Brand Finance is a regulated accountancy firm, leading the standardization of the brand valuation industry. Brand Finance was the first to be certified by independent auditors as compliant with both ISO 10668 and ISO 20671 and has received the official endorsement of the Marketing Accountability Standards Board (MASB) in the United States.
Brand is defined as a marketing-related intangible asset including, but not limited to, names, terms, signs, symbols, logos, and designs, intended to identify goods, services, or entities, creating distinctive images and associations in the minds of stakeholders, thereby generating economic benefits.
Brand strength is the efficacy of a brand’s performance on intangible measures relative to its competitors. Brand Finance evaluates brand strength in a process compliant with ISO 20671, looking at Marketing Investment, Stakeholder Equity, and the impact of those on Business Performance. The data used is derived from Brand Finance’s proprietary market research programme and from publicly available sources.
Each brand is assigned a Brand Strength Index (BSI) score out of 100, which feeds into the brand value calculation. Based on the score, each brand is assigned a corresponding Brand Rating up to AAA+ in a format similar to a credit rating.
Brand Finance calculates the values of brands in its rankings using the Royalty Relief approach – a brand valuation method compliant with the industry standards set in ISO 10668. It involves estimating the likely future revenues that are attributable to a brand by calculating a royalty rate that would be charged for its use, to arrive at a ‘brand value’ understood as a net economic benefit that a brand owner would achieve by licensing the brand in the open market.
The steps in this process are as follows:
1 Calculate brand strength using a balanced scorecard of metrics assessing Marketing Investment, Stakeholder Equity, and Business Performance. Brand strength is expressed as a Brand Strength Index (BSI) score on a scale of 0 to 100.
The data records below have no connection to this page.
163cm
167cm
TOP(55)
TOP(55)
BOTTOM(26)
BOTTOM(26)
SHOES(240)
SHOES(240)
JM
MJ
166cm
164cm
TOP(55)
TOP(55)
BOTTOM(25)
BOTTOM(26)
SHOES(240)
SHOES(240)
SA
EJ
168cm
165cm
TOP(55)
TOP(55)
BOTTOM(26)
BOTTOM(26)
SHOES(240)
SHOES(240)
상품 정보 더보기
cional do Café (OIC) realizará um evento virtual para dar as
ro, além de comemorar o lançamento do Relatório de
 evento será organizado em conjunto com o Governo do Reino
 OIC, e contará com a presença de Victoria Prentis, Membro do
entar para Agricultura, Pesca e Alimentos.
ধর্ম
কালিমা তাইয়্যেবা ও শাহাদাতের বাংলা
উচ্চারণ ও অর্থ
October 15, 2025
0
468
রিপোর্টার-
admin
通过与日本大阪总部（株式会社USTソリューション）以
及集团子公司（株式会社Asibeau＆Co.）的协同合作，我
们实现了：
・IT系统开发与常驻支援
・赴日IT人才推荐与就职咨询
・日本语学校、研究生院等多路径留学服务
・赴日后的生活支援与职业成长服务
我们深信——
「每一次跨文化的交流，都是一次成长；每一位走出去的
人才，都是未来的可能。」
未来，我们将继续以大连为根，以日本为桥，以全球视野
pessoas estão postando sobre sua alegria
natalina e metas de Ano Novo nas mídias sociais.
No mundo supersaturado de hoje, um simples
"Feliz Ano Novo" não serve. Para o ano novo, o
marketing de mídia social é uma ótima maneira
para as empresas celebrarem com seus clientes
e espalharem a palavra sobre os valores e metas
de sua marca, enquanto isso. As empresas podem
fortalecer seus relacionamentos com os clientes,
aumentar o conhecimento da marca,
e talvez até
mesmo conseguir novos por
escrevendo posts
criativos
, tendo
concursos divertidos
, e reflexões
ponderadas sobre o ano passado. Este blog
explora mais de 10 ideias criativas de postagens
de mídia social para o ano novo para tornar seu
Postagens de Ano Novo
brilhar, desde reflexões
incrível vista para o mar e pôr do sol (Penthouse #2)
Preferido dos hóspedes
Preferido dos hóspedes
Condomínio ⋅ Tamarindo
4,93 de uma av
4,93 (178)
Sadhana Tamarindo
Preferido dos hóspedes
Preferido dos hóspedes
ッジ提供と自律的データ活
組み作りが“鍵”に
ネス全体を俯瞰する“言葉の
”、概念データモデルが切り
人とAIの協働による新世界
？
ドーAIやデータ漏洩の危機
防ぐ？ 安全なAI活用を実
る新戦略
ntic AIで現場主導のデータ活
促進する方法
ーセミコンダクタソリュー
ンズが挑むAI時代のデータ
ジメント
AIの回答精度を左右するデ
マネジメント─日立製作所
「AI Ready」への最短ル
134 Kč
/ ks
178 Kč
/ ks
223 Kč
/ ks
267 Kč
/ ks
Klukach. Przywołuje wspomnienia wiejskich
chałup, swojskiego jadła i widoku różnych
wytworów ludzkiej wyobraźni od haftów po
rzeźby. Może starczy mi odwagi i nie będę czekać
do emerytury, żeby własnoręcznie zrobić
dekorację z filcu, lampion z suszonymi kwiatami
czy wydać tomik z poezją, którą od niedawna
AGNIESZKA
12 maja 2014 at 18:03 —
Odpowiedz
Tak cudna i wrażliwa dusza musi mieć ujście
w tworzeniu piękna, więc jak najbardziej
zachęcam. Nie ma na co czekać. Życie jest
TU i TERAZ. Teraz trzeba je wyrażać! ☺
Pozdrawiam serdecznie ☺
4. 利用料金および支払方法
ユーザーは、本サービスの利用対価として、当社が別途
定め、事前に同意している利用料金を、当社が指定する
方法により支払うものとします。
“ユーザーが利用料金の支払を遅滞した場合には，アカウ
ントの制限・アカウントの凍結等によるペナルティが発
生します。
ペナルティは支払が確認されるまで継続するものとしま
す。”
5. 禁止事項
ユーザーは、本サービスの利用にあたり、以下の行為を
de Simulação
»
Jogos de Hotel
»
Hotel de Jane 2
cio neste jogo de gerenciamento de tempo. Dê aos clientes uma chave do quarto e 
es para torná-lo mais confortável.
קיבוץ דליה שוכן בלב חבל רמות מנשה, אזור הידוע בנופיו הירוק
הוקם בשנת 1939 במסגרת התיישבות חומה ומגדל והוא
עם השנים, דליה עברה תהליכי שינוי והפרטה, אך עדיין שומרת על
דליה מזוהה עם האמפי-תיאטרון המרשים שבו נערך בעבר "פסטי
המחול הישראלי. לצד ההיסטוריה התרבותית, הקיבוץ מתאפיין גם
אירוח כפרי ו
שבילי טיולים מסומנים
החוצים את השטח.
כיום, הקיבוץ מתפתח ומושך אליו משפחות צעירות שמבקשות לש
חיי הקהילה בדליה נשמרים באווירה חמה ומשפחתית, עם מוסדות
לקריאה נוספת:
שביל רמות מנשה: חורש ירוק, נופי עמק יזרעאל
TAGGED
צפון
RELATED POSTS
2 Determine royalty range for each industry, reflecting the importance of brand to purchasing decisions. In luxury, the maximum percentage is high, while in extractive industry, where goods are often commoditised, it is lower. This is done by reviewing comparable licensing agreements sourced from Brand Finance’s extensive database.
3 Calculate royalty rate. The BSI score is applied to the royalty range to arrive at a royalty rate. For example, if the royalty range in a sector is 0-5% and a brand has a BSI score of 80 out of 100, then an appropriate royalty rate for the use of this brand in the given sector will be 4%.
4 Determine brand-specific revenues by estimating a proportion of parent company revenues attributable to a brand.
5 Determine forecast revenues using a function of historic revenues, equity analyst forecasts, and economic growth rates.
6 Apply the royalty rate to the forecast revenues to derive brand revenues.
7 Discount post-tax brand revenues to a net present value which equals the brand value.
Brand Finance has produced this study with an independent and unbiased analysis. The values derived and opinions presented in this study are based on publicly available information and certain assumptions that Brand Finance used where such data was deficient or unclear. Brand Finance accepts no responsibility and will not be liable in the event that the publicly available information relied upon is subsequently found to be inaccurate. The opinions and financial analysis expressed in the study are not to be construed as providing investment or business advice. Brand Finance does not intend the study to be relied upon for any reason and excludes all liability to any body, government, or organisation.
The data presented in this study form part of Brand Finance's proprietary database, are provided for the benefit of the media, and are not to be used in part or in full for any commercial or technical purpose without written permission from Brand Finance.